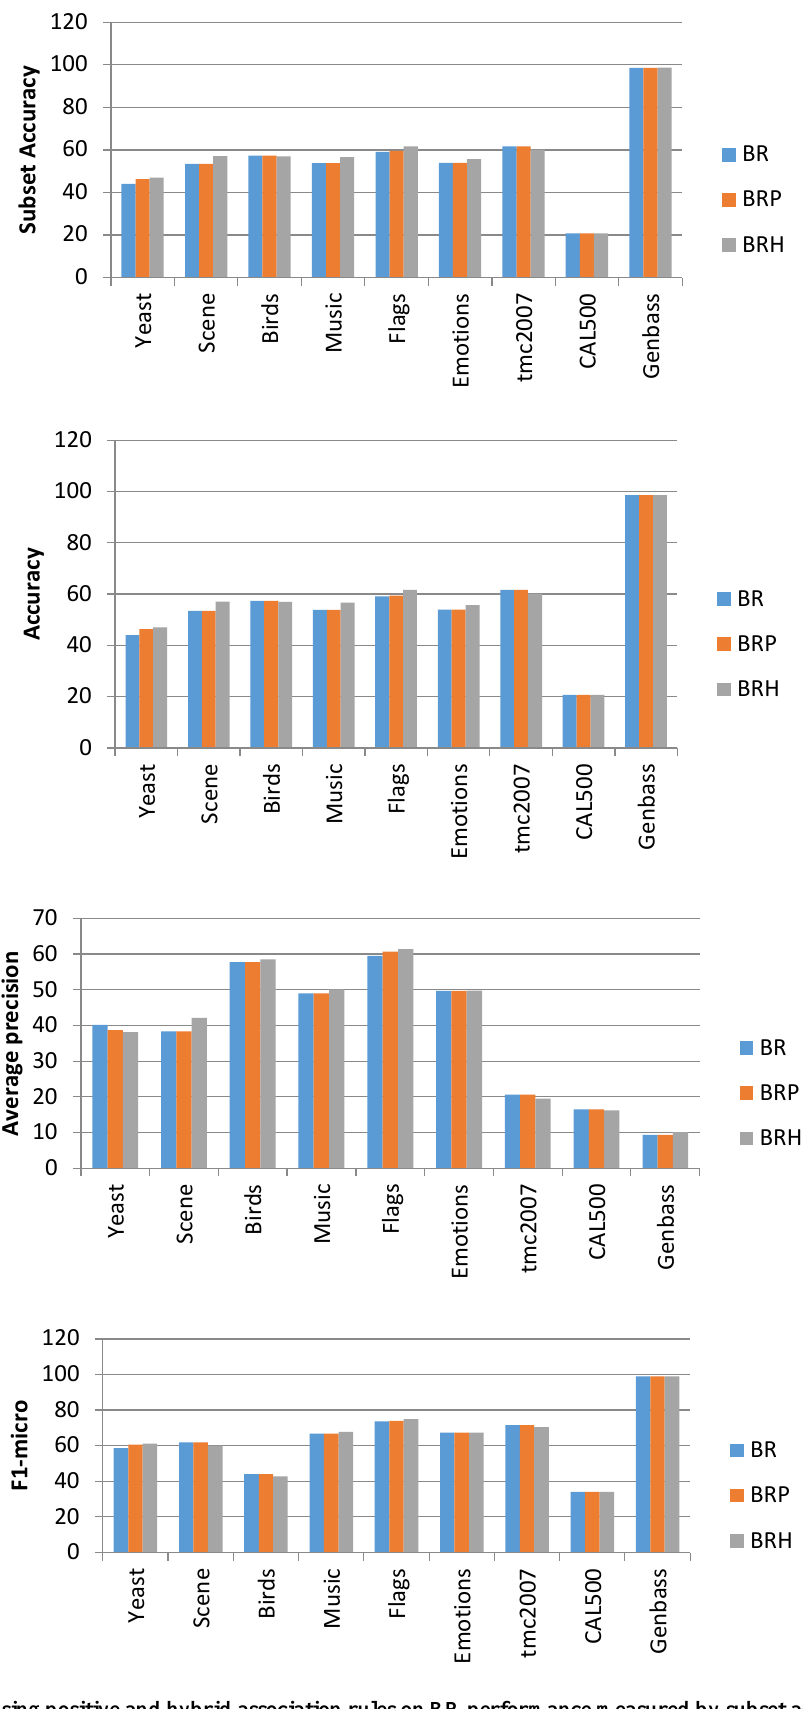
Figure 2. Effect of using positive and hybrid association rules on BR performance measured by subset accuracy, accuracy, average precision, and F1-micro. Bigger values represent a better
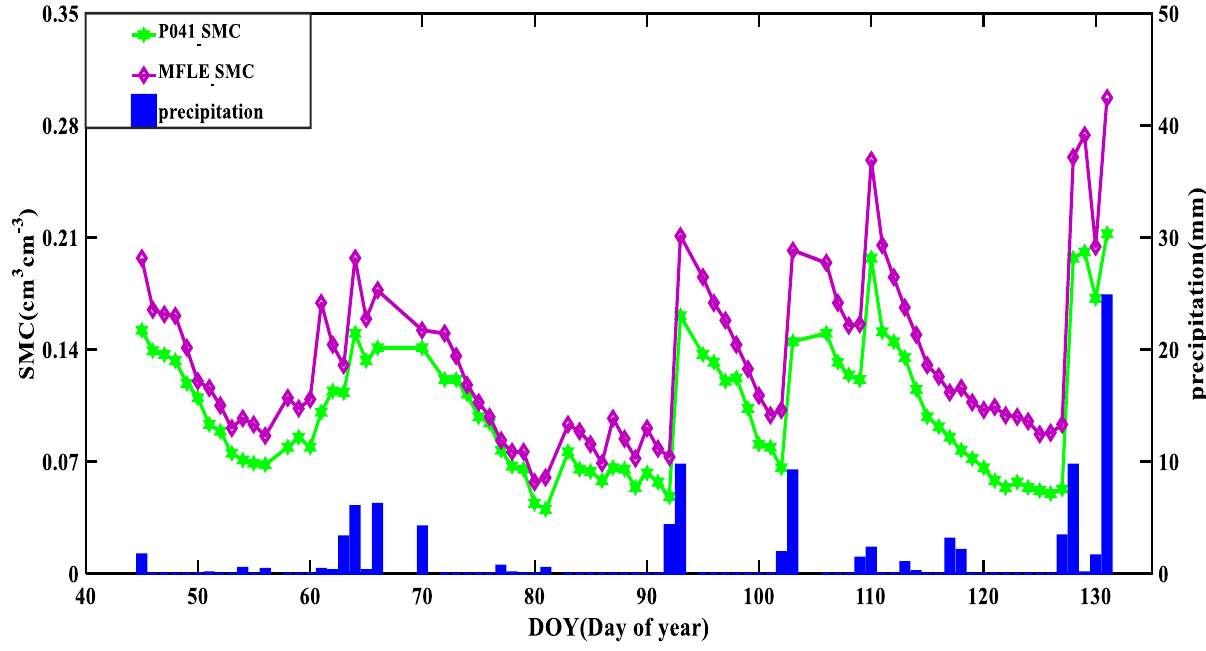
Figure 4. The soil moisture rainfall diagram during the experimental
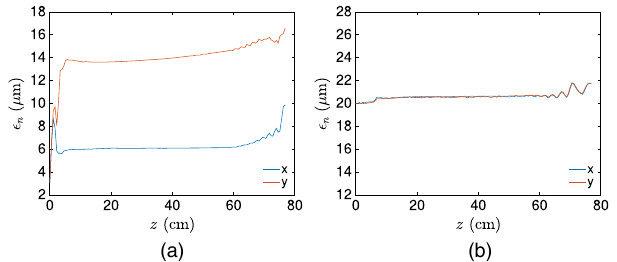
FIG. 8. The evolution of normalized emittance of the witness beam: (a) We use the same parameters as we used in the preformed plasma simulation in the previous section: Drive beam: ϵ n ¼ 3 . 4 μ m, ϵ n ¼ 3 . 0 μ m, witness beam: ϵ n x y 3 . 15 μ m. (b) We increase the initial emittance for both beams to 20 μ m (in both x and y directions).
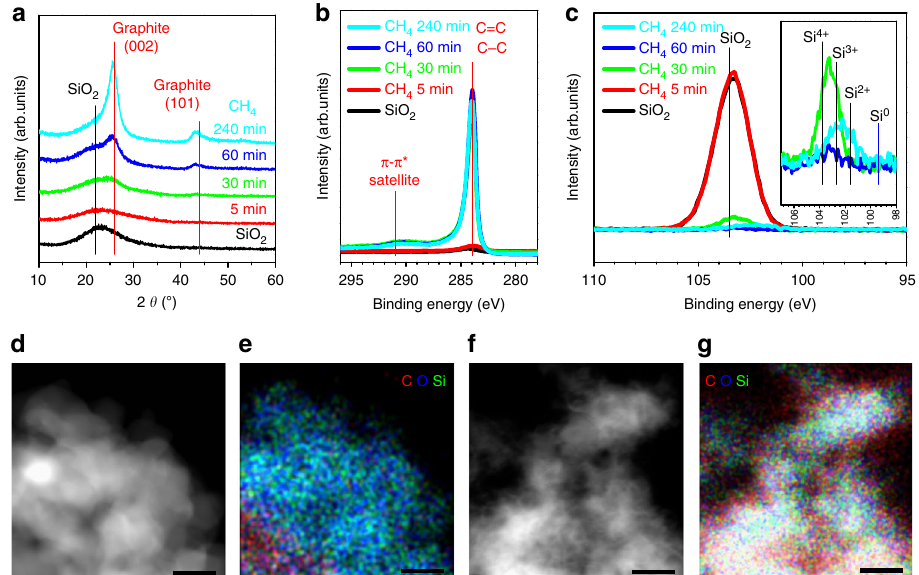
Fig. 2 Analysis of graphene-ball during its growth. a – c Monitoring graphene growth during the course of the CVD process using a XRD, b XPS in C 1s branch, and c XPS Si 2p branch. d – g EDX elemental mapping with respect to C, O, and Si after d , e 5 min and f , g 30 min graphene growth from SiO 2 (scale bars, 50 nm)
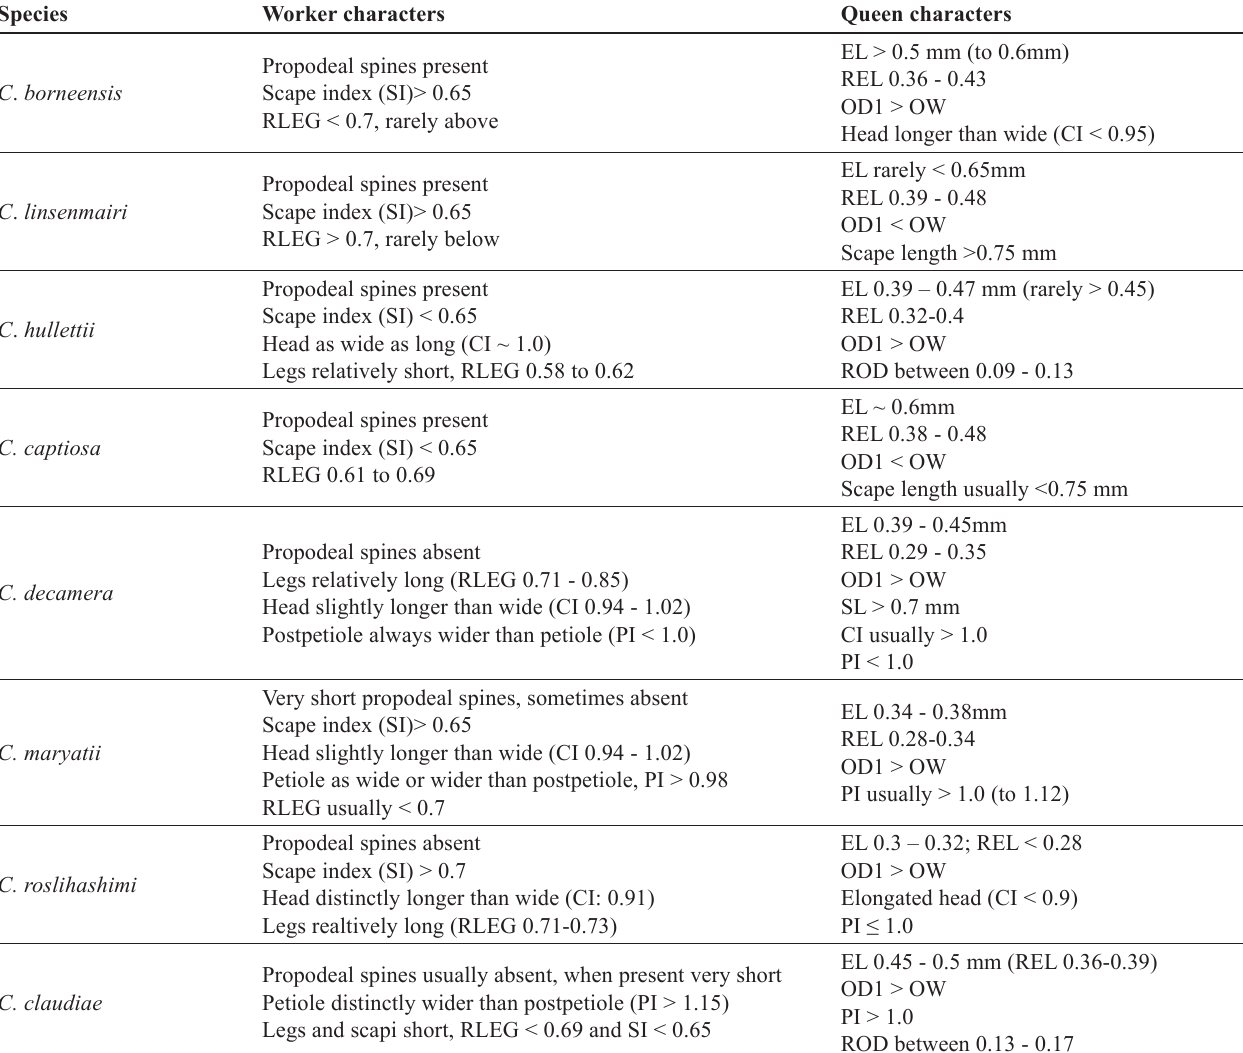
Table 1 . Overview of most distinct morphological characters of the Macaranga -associated Crematogaster ( borneensis -group) species. Species Worker characters Queen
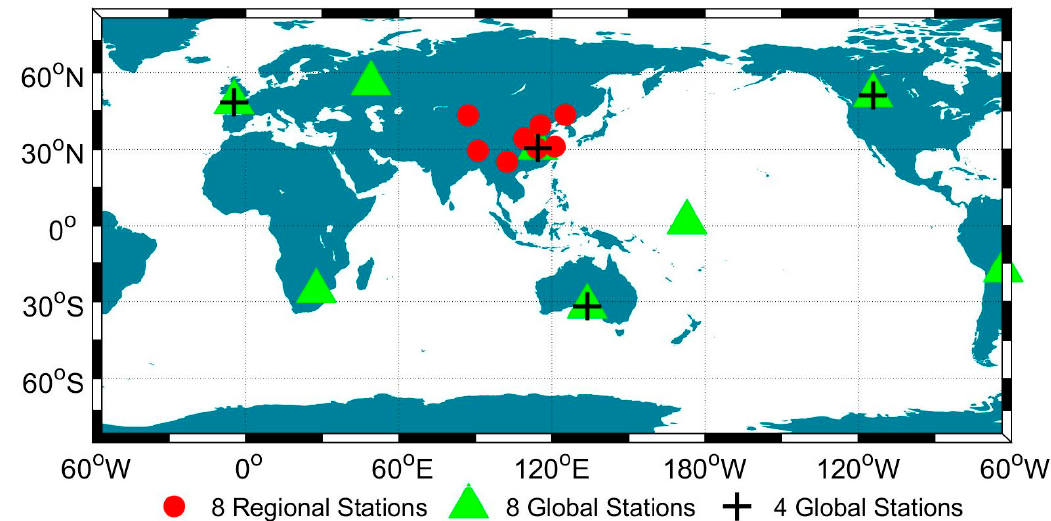
Figure 10. Distribution of a small number of ground stations.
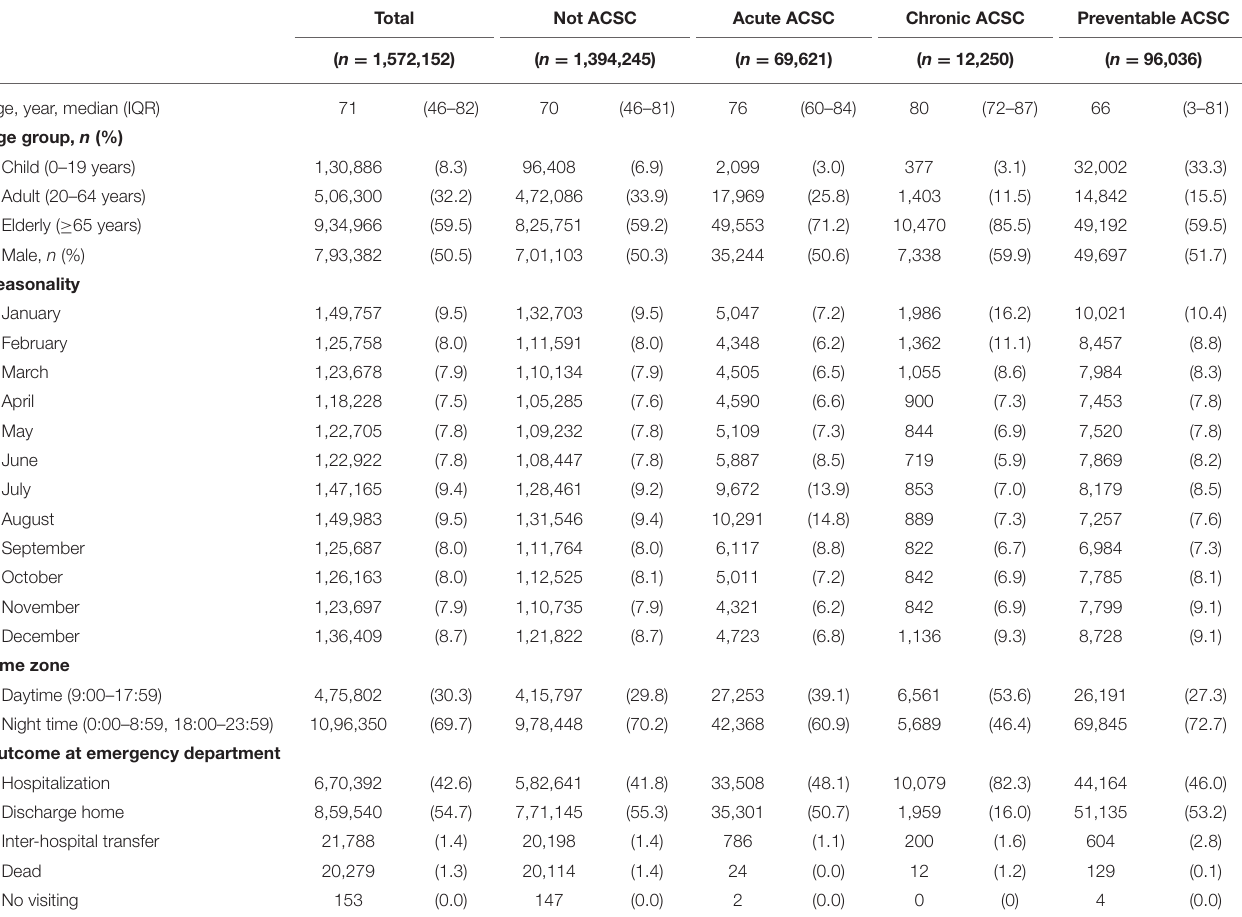
TABLE 1 | Patient characteristics among all cohorts and the propensity score-matched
● ● ● ● ● ● ●
*DIRECTIONS*.
Line for line, retype the material exactly, omitting any pictures.

*EXERCISE OUTPUT*.
Figure 2. Effect of using positive and hybrid association rules on BR performance measured by subset accuracy, accuracy, average precision, and F1-micro. Bigger values represent a better
Figure 4. The soil moisture rainfall diagram during the experimental
FIG. 8. The evolution of normalized emittance of the witness beam: (a) We use the same parameters as we used in the preformed plasma simulation in the previous section: Drive beam: ϵ n ¼ 3 . 4 μ m, ϵ n ¼ 3 . 0 μ m, witness beam: ϵ n x y 3 . 15 μ m. (b) We increase the initial emittance for both beams to 20 μ m (in both x and y directions).
Fig. 2 Analysis of graphene-ball during its growth. a – c Monitoring graphene growth during the course of the CVD process using a XRD, b XPS in C 1s branch, and c XPS Si 2p branch. d – g EDX elemental mapping with respect to C, O, and Si after d , e 5 min and f , g 30 min graphene growth from SiO 2 (scale bars, 50 nm)
Table 1 . Overview of most distinct morphological characters of the Macaranga -associated Crematogaster ( borneensis -group) species. Species Worker characters Queen
Figure 10. Distribution of a small number of ground stations.
TABLE 1 | Patient characteristics among all cohorts and the propensity score-matched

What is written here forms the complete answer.